NATASHA Hamilton isn’t alone in wanting to spend time with a loved one. She is desperate to see her mum after more than five months of lockdown.

However, while care homes have only been able to allow one outdoor visit per week, initially with one household, Ms Hamilton felt it should be her father Campbell Duke who visited her beloved mother Anne first.

As lockdown restrictions ease and people can enjoy a daily pint in a pub, Ms Hamilton has questioned why families can’t see loved ones every day and has started a petition which has more than 2000 signatures from across Scotland. She has also emailed every MSP in Scotland to highlight her cause.

Her 62-year-old mother, who lives with dementia, had been used to regular visits from family who also cared for her when they were able to spend time with her. However, lockdown put a strain on families and their loved ones when they were cut off and then only recently allowed one visit per week.

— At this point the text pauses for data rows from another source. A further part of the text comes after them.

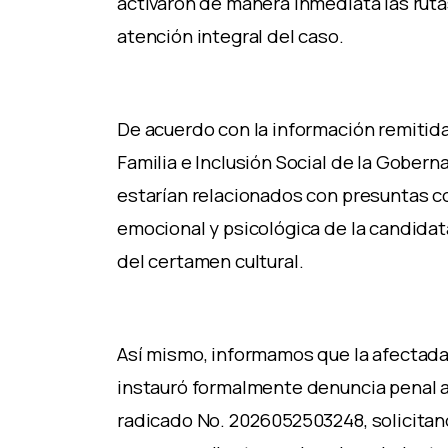
activaron de manera inmediata las ruta
atención integral del caso.
De acuerdo con la información remitida 
Familia e Inclusión Social de la Gobern
estarían relacionados con presuntas co
emocional y psicológica de la candidat
del certamen cultural.
Así mismo, informamos que la afectad
instauró formalmente denuncia penal an
radicado No. 2026052503248, solicitan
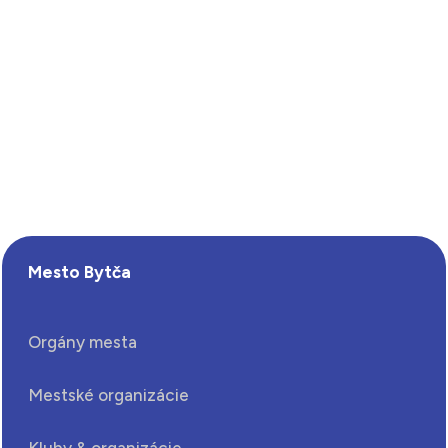
Mesto Bytča
Orgány mesta
Mestské organizácie
Kluby & organizácie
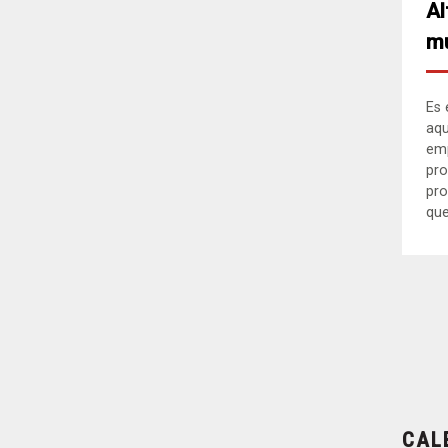
Al
mu
Es 
aqu
em
pro
pro
que.
CAL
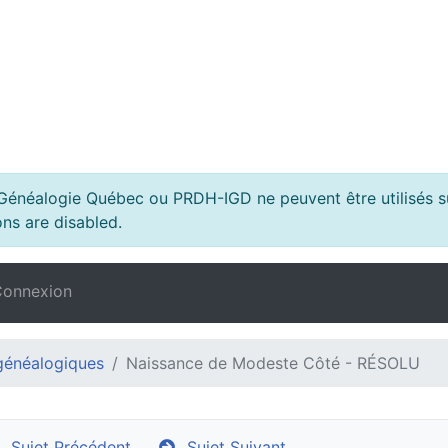
s Généalogie Québec ou PRDH-IGD ne peuvent être utilisés su
ns are disabled.
onnexion
généalogiques
Naissance de Modeste Côté - RÉSOLU
Sujet Précédent
Sujet Suivant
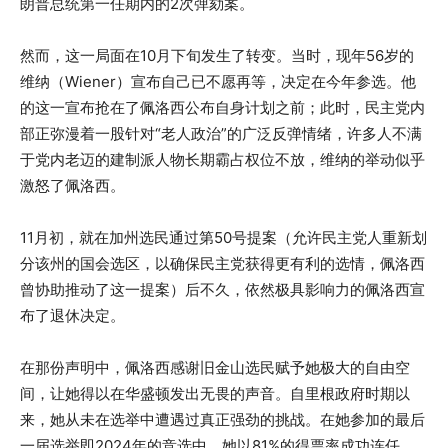
朗普总统第一任期内的2次弹劾案。
然而，这一局面在10月下旬发生了转变。当时，现年56岁的
维纳（Wiener）宣布自己已不愿再等，决定在今年参选。他
的这一宣布抢在了佩洛西公布自身计划之前；此时，民主党内
部正弥漫着一股针对“老人政治”的广泛反弹情绪，许多人不满
于党内老迈的建制派人物长期霸占权位不放，维纳的举动似乎
激怒了佩洛西。
11月初，就在加州选民通过第50号提案（允许民主党人重新划
分该州的国会选区，以确保民主党获得更有利的选情，佩洛西
曾协助推动了这一提案）后不久，依然极具影响力的佩洛西宣
布了退休决定。
在那份声明中，佩洛西感谢旧金山选民赋予她极大的自由空
间，让她得以在华盛顿发出无畏的声音。自里根政府时期以
来，她从未在选举中遭遇过真正强劲的挑战。在她参加的最后
一届选举即2024年的竞选中，她以81%的得票率成功连任。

Read more: Scottish Government urged to review funding cut to charity supporting personal care assistant employers

Ms Hamilton, who lives in Edinburgh, had put her father first and he has been a designated visitor at his wife’s Lanarkshire care home. He had been due to visit his wife tomorrow for his 65th birthday at Whitehills Care Home in East Kilbride, but the care home has had to put a temporary ban on any visits to the unit his wife is in while testing is underway. It also came at a time when NHS Lanarkshire said they would not be permitting indoor visits.

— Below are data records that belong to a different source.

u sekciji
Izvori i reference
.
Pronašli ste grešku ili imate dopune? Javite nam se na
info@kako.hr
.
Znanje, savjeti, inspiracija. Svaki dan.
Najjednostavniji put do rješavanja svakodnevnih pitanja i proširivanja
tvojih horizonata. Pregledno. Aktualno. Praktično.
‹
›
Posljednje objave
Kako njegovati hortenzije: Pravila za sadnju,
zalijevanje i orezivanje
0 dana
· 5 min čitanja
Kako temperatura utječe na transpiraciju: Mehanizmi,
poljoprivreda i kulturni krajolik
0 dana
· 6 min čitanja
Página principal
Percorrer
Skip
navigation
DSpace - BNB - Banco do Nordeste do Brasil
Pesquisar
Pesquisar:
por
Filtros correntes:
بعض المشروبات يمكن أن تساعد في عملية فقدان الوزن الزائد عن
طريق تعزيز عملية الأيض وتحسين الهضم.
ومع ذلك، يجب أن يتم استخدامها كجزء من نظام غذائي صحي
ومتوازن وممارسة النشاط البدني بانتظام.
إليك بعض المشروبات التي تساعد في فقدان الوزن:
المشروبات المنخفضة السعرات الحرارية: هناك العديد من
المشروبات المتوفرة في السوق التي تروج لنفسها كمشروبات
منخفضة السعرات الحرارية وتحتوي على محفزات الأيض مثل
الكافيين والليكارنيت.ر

Ms Hamilton said: “Quite rightly the care home has had to put measures in place and we think they have been doing a great job with the guidelines, but that does not take away from the fact that only allowing one visit a week must be having a detrimental effect.

“I started a petition as I knew many people were in the same situation and it has grown in support. We want a relative to be designated in effect a key worker and to be able to have daily access. It is so important for a loved one’s well-being and for the whole family. You can go to the pub as much as you like, but you can’t visit a loved one every day.”

Ms Hamilton, 34, feels like relatives of those in care homes are now paying the price for failings at the beginning of lockdown when the virus spread in centres following a lack of testing when patients were discharged from hospitals and sent to care homes.

“We knew this was an important week as care homes were due to hand in their risk assessments for indoor visits. We had hope that it might bring about some changes,” added Ms Hamilton.

“We just want some kind of indication of when people can see more of their loved ones. I am concerned with clusters breaking out and heading into winter that we will just be left behind, but why should our loved ones be left. It is almost as if no one is clear on what guidance to give care homes on visiting and it is too big a problem to handle after the way the virus spread in care homes at the beginning of lockdown.”

Read more: Glasgow's Ronald McDonald House receives book club donations after its lockdown membership soared

As the weeks go on, Ms Hamilton is concerned about how this is affecting her mother’s health.

“We had been helping her to take a few steps in her room before lockdown and would do what we could to care for her when we visited, but I am concerned about her mobility,” added Ms Hamilton. “She has lost her speech through dementia and we really don’t know how long she has. I just feel that I am spending this time fighting, and can’t be with her.”

James Lowson, 75, from Langbank, Renfrewshire, was one of many to sign the petition as he is also calling for daily visits. His wife Norma, also, 75, is in a residential care home as she developed vascular dementia several years after a heart operation.

Mr Lowson said: “Restricting visits to residents in care homes to 30 minutes per week is causing untold mental anguish to the residents, their love ones and also impacts hard working carers who have to handle this unnatural environment.

“We really need there to be consideration in relaxing the visit restrictions through identifying one family member as a key worker. The designated key worker would be required to comply with all necessary medical assessments and once cleared as being risk free allow that designated family member to visit their love one in their room, which is their home, for one hour each day.

“This would alleviate carer workload and help in halting the growing level of mental stress and despair being experienced by residents.”

Mr Lowson said there is an anomaly where care home key workers can return to their families after a shift, go to restaurants, play bingo, or have a drink in a bar.

He added: “I have absolutely no objections to this, they deserve the relaxation. However, an elderly gentleman who does not socialise and only ventures out to play a round of golf can only visit his wife of 51 years for 30 minutes each week. Where’s the greatest risk. Residents in care homes are prisoners. Once again the Scottish Government has failed our care home residents.”